Check your understanding -
A: In the Benaki Museum history page, condense the paragraph beginning "The increased numbers of its objects" into a short bulleted list that keeps its main facts.
B: Write a continuation of the Benaki Museum history page, beginning after its last sentence.

*** Excerpt provided Section Begins ***

The building at 138 Pireos street © Benakimuseum.gr

February 2, 2017

Discover the turbulent history of Benaki Museum

 


Source: Benakimuseum.gr

The increased numbers of its objects, staff, visitors and activities in the past two decades obliged the Benaki Museum to redefine its character based on modern demands and to ensure the conditions required to make its operation more comfortable in the future. Thus it was deemed necessary to de-congest both material and services, but with a conciliatory compromise between the precepts of the past and more radical new museological views. The rationale behind the present-day structure of the Museum is now governed by the altogether modern decentralizing spirit of a satellite concept and democratic order, with a number of autonomous branches around an initial central core.

*** Excerpt provided Section Ends ***
*** Dataset content Section Begins ***

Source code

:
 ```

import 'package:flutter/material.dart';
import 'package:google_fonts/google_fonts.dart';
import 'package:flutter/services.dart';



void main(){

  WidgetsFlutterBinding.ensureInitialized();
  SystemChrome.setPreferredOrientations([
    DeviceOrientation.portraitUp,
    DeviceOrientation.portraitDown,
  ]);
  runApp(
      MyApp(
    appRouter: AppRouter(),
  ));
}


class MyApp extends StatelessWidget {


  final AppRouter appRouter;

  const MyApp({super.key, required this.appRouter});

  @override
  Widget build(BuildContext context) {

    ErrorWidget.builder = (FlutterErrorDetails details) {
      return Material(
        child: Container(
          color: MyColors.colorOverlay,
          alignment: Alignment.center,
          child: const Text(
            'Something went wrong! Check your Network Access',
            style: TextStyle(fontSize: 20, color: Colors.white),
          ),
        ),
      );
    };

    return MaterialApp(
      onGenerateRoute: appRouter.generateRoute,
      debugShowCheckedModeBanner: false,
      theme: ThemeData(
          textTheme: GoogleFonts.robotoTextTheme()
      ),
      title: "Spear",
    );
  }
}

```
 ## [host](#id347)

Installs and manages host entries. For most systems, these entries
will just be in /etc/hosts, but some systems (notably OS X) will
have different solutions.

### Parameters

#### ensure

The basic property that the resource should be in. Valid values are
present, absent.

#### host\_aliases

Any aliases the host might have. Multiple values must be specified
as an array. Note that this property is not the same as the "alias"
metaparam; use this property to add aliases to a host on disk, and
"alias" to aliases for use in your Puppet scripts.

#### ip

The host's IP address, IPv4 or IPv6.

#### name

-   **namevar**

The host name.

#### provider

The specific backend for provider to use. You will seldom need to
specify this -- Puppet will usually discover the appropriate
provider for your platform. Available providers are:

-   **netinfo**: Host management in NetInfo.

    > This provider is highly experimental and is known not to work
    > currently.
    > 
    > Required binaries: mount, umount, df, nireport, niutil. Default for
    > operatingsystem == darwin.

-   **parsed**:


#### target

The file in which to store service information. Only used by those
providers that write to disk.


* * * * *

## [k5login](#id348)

*** Dataset content Section Ends ***

Replies -
A:
- Over the past two decades, growth in objects, staff, visitors and activities obliged the Benaki Museum to redefine its character to meet modern demands and make future operation more comfortable.
- Material and services were de-congested, through a compromise between the precepts of the past and more radical new museological views.
- The Museum's present structure follows a modern, decentralizing satellite concept and democratic order: autonomous branches around an initial central core.

B:
In the Museum’s neoclassical building, after its usable areas doubled in size as a result of the enlargement, only the collections that “narrate” the history of Hellenism over time were displayed in an enriched form. On the first of the building’s five levels are the offices of the academic and scientific departments, the Exhibitions and Publications departments, the Educational Programmes and Information Technology departments together with the Director’s, Assistant Director’s and Secretariat offices. The same level houses the Library, the hall in which the Board of Trustees meets, together with support groups, the Financial and Legal Services, the offices of the Gift Shop, Security Services, Staff and Custodial Staff, and Technological, Electrical and Mechanical Supervision. The ground floor, where the visitors’ entrance and exit are located, accommodates the first Museum Gift Shop in Greece, while on the terrace, apart from the Temporary Exhibits Hall and a small amphitheatre for holding seminars, there is the Restaurant-Snack Bar, also the first in Greece.

BenakiThe other sections that make up the Hellenic core of the Benaki Museum have become independent centres, including the Photographic and Historical Archives not only because of their unexpectedly spectacular enrichment, but because they serve research needs first and foremost. The move of the Historical Archives to Kifissia was facilitated by the donation of Stephanos and Penelope Delta’s villa by their daughter Alexandra Papadopoulou, and that of the Photographic Archives to Kolonaki Square by the bequest of a large house by Mary Karolou and Penny Blagali. The more recently constituted department of the Neohellenic Architecture Archives, whose enrichment met with a surprisingly good response, was eventually established in its definitive and ideal location in the New Building on Pireos Street.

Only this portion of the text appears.